§ **Exercise objective**:
Search the data below for the word "corner" and copy each line that holds it.

§ **Task material**:
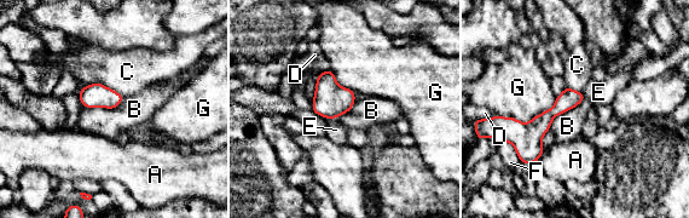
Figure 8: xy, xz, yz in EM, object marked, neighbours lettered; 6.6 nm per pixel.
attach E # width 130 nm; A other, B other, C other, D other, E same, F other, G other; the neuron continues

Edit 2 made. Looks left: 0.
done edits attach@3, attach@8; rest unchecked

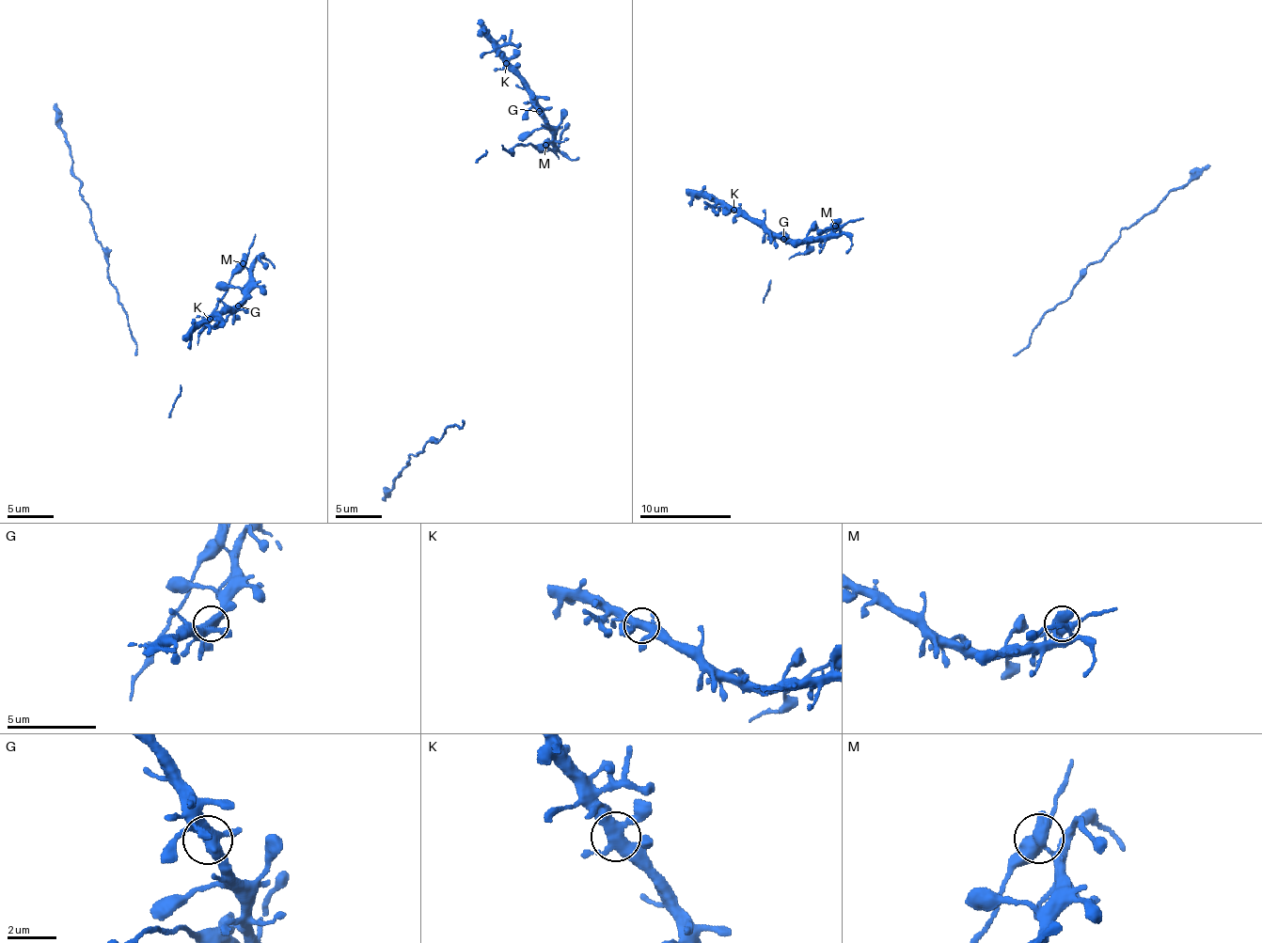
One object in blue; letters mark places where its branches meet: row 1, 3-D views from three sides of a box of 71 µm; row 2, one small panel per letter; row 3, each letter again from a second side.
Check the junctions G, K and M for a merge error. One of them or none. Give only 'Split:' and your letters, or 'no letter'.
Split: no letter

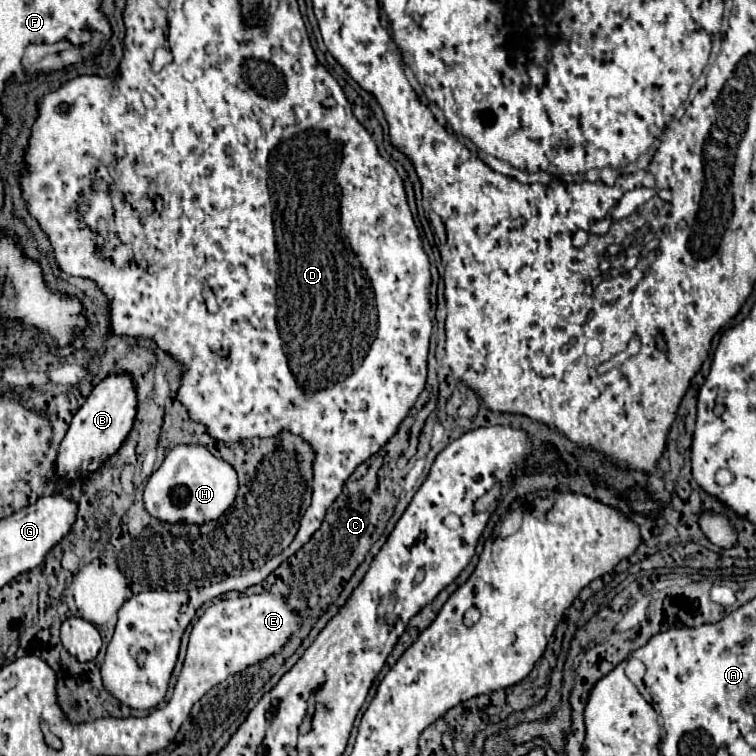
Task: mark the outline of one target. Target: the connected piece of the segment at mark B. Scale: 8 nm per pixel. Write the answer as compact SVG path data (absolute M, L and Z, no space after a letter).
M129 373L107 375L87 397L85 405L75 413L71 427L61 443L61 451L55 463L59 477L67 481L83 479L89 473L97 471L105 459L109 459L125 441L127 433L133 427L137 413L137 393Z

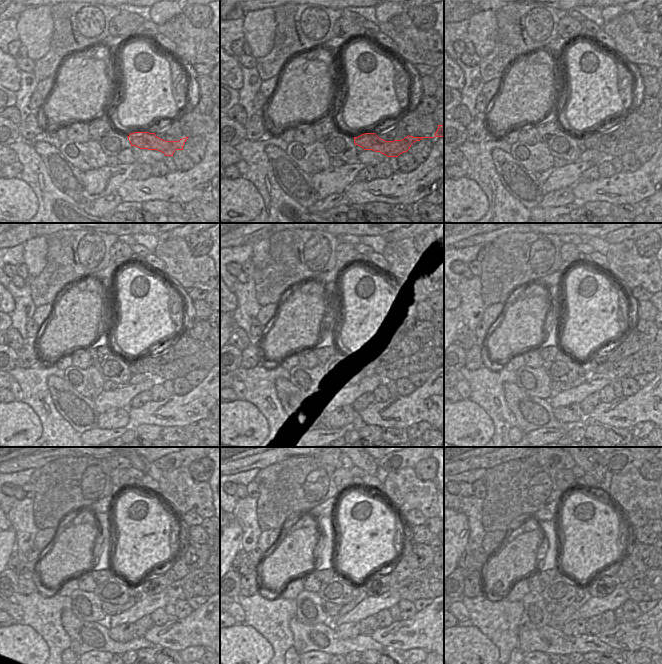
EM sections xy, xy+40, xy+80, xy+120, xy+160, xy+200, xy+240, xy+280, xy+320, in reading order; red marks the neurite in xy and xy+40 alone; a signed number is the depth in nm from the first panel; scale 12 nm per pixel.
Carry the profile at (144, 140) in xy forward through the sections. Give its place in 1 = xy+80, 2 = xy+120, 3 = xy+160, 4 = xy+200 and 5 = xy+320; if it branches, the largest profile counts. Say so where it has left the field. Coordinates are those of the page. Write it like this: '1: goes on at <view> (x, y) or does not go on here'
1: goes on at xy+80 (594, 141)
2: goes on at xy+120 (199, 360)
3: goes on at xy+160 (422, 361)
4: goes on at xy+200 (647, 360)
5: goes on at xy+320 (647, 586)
---
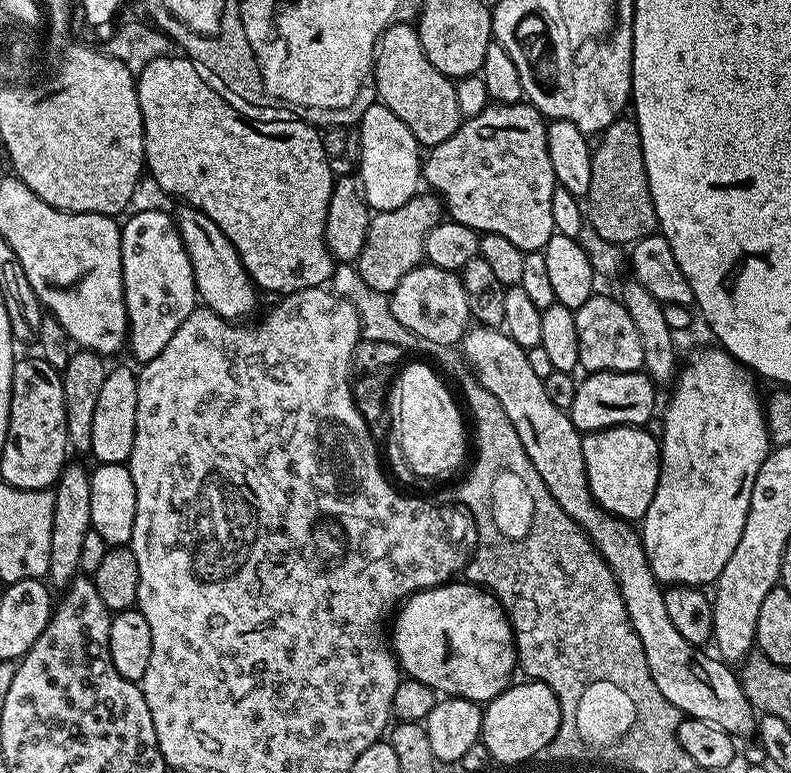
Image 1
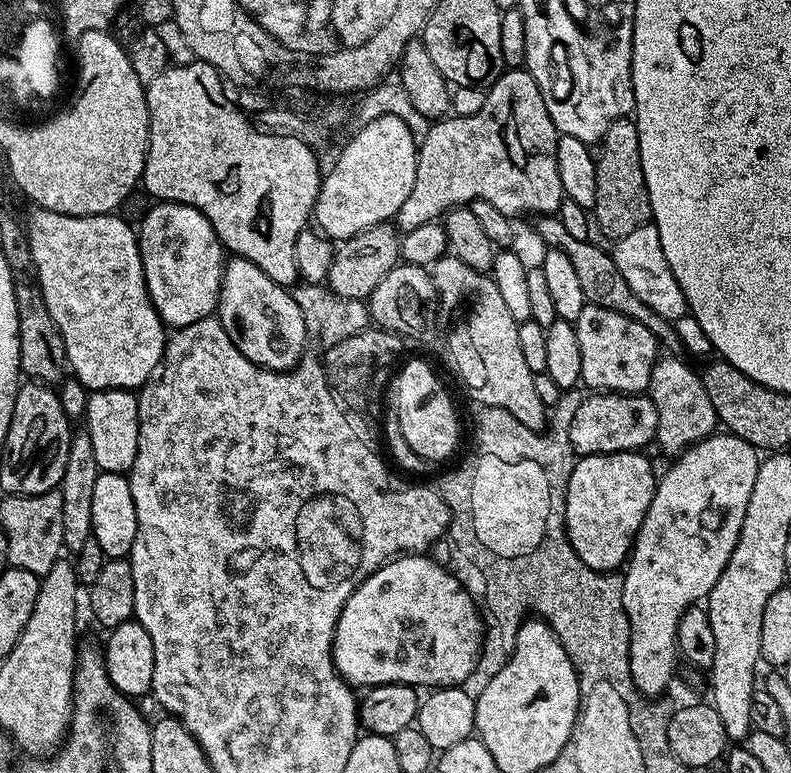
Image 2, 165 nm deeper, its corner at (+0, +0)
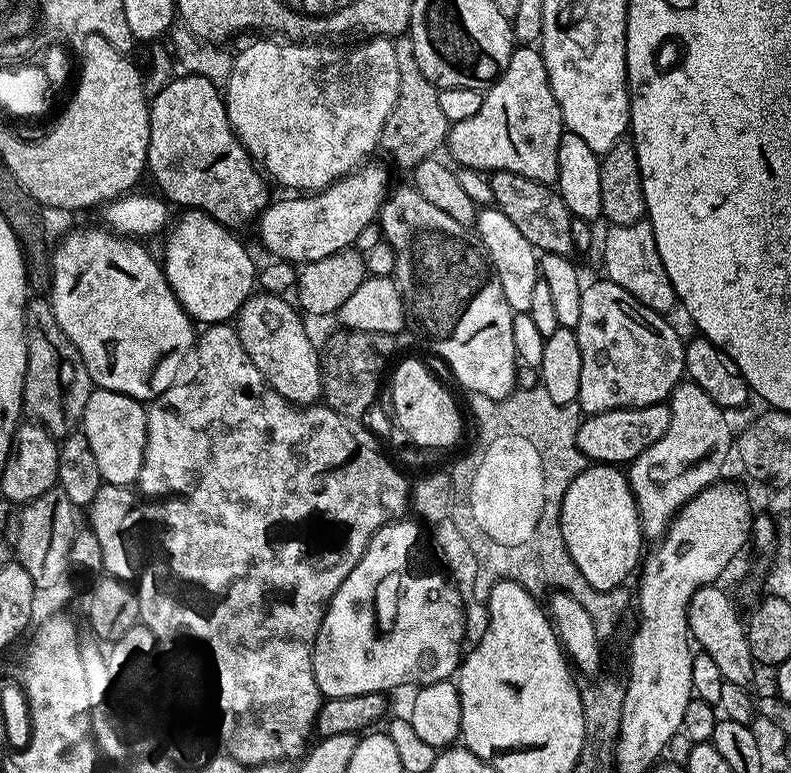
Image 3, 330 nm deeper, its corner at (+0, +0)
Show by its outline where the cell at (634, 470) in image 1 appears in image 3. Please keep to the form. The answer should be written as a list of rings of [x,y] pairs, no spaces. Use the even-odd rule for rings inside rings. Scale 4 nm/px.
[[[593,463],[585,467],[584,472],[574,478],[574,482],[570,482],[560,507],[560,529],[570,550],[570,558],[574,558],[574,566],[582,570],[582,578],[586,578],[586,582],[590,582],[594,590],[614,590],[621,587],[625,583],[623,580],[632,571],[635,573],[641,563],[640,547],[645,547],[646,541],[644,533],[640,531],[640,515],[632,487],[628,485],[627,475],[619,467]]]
==
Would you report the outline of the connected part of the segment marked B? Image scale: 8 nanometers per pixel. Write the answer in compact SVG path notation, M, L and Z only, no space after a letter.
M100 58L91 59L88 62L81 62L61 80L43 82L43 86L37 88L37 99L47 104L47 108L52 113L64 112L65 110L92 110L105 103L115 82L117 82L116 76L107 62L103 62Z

§ **Result**:
Image 2, 165 nm deeper, its corner at (+0, +0)
Image 3, 330 nm deeper, its corner at (+0, +0)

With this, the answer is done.